The long-withheld National Review of Mental Health Programmes and Services proposes a fundamental overhaul of the systems in place to address with the massive cost of mental illness in Australia, as the current framework is “not cost-effective”, “does the wrong things” and fails to deal with “the dire status of the mental health and wellbeing of Aboriginal and Torres Strait Islander people”.
The report, by the National Mental Health Commission, chaired by Allan Fels, was provided to the government in November but remains officially unavailable. A part of the report has been leaked to the ABC, and a full copy of the four-volume report has now been leaked to Crikey.
You can read part 1, part 2, part 3 and part 4 here.
The commission’s core finding is that current mental health funding arrangements are too skewed to treatment within the hospital system rather than focusing on prevention and care within the community. It finds:
“The status quo provides a poor return on investment for taxpayers, creates high social and economic costs for the community, and inequitable and unacceptable results for people with lived experience, their families and support people.”
The review complains of being hampered in its assessment of existing programs by the lack of reporting information, or information focused on activities rather than outcomes. “There is nothing efficient about funding activity-based programmes when there is no way of measuring the impact of those programmes,” it says. The commission wants to shift Commonwealth resourcing — currently around $10 billion, spread around 16 agencies, in addition to $4.5 billion in state and territory spending — toward prevention and early intervention, to fix a system “driven by supply (what providers provide), rather than by demand (what people want and need)”.
The commission states:
“At present, our programmes and services across sectors are not set up to promote early intervention. For example, sometimes people need to inflict serious physical harm to gain access to support… in mental illness, late intervention is too often the norm … For example, for people with complex needs, such as a person with severe bipolar disorder, optimal care (based upon greater GP contact, increased support from community mental health teams and continued access to care coordination and psychosocial supports) can yield savings over nine years of $323 000, with about half of that saving being directly to the states through reduced acute care costs (admissions).”
Moreover, the commission finds, Aboriginal and Torres Strait Islanders bear the brunt of current inefficiencies given the far higher rates of mental health problems in those communities.
Programs are often poorly co-ordinated as well, the commission finds, with different agencies administering short-term, sometimes duplicative programs with poor evaluation mechanisms and no links to other programs or programs addressing non-mental health issues that can play a key role, such as housing. And “the Commonwealth’s major programmes reward volume of activity and funding of one-off patient interactions, with no accountability for effective achievement of outcomes”. Worse, states and territories had been withdrawing specialised community mental health services, creating a “missing middle” between GPs and hospital care, especially in regional areas which already face poorer access to health services.

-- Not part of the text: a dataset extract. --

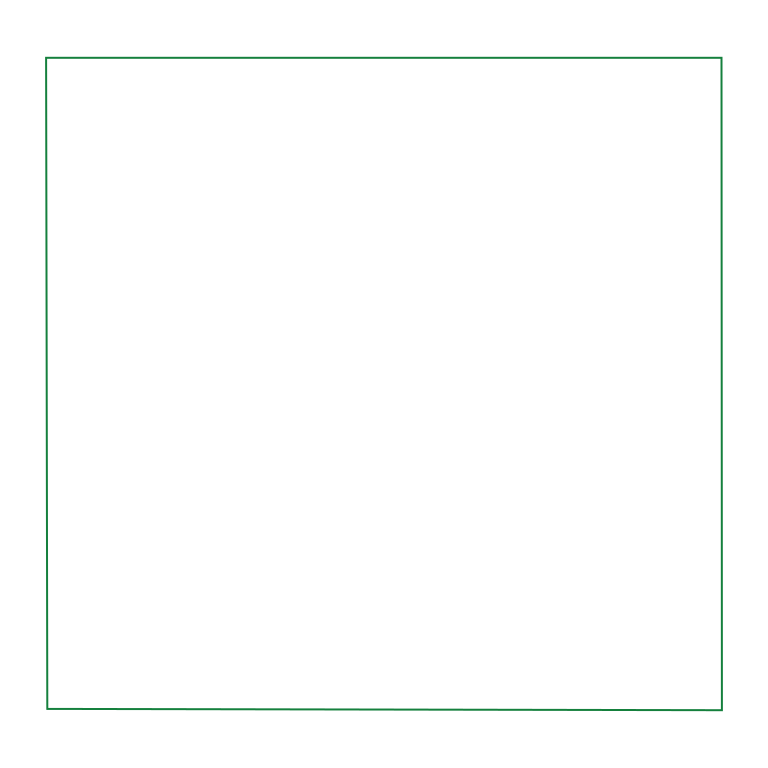 Grant, Kansas, United States of America (Robinson projection)
{"feature_id": "52423323B71975870729571", "entity_name": "Grant", "entity_type": "district", "adm_level": 2, "iso_a3": "USA", "parent_name": "United States of America", "parent_adm1": "Kansas", "projection": "robinson", "projection_center": [-101.235, 37.562], "detail": "fine", "context": "isolated", "style": "outline", "palette": "green", "viewbox_px": 768, "rotation_deg": 0, "n_neighbors": 0, "source": "geoboundaries", "source_scale": "gbopen_adm2", "svg_char_len": 194}
<svg xmlns="http://www.w3.org/2000/svg" viewBox="0 0 768 768"><path d="M721.5,57.8L46.1,57.8L47.3,708.9L721.9,710.2L721.8,519.7L721.5,57.8Z" fill="none" stroke="#15803d" stroke-width="2"/></svg>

The person-focused “architecture” proposed by the National Mental Health Commission is based on a “stepped care” framework designed to address different levels of intensity of need with greater choice and responsibility, with resources — it does not propose an increase in funding — shifted “upstream” to primary and community care and non-clinical services, overseen by renamed “Primary and Mental Health Networks” (which have replaced the Medicare Local network). This is the basis for the $1 billion shift in funding from hospitals that has been widely reported, which has already ruled out by Health Minister Sussan Ley. GP incentive payments would be structured to strengthen the role of GPs, and pharmacists would be included “as key members of the mental health care team.”
The commission also wants to expand full-time mental health and social and emotional well-being teams for Aboriginal and Torres Strait Islander people, reflecting the need to take a broader approach to mental health among indigenous communities.
The report leaves the Commonwealth in a difficult position, and to an extent it’s understandable that the government has sat on it for months trying to work out a way forward. The status quo is simply not an option in the wake of this report, given the inefficiencies, lack of performance information and patchwork nature of our current approach to mental health; apart from anything else, a greater focus on prevention and community care represents an opportunity for substantial savings that can in years to come be reallocated to other priorities in mental health or the health system more widely. But the alacrity with which the government ruled out shifting $1 billion from state and territory-run hospitals to Commonwealth-funded GP and community services reflects the political problems inherent in such a recommendation — especially as the government is already facing a huge fight with the states and territories tomorrow over its massive cut to hospitals funding in coming years.
In short, if a more efficient, effective mental health system is to be found, the government may have to be prepared to invest up front in order to obtain savings down the track — but any “savings” in the health portfolio will always come with a political price tag.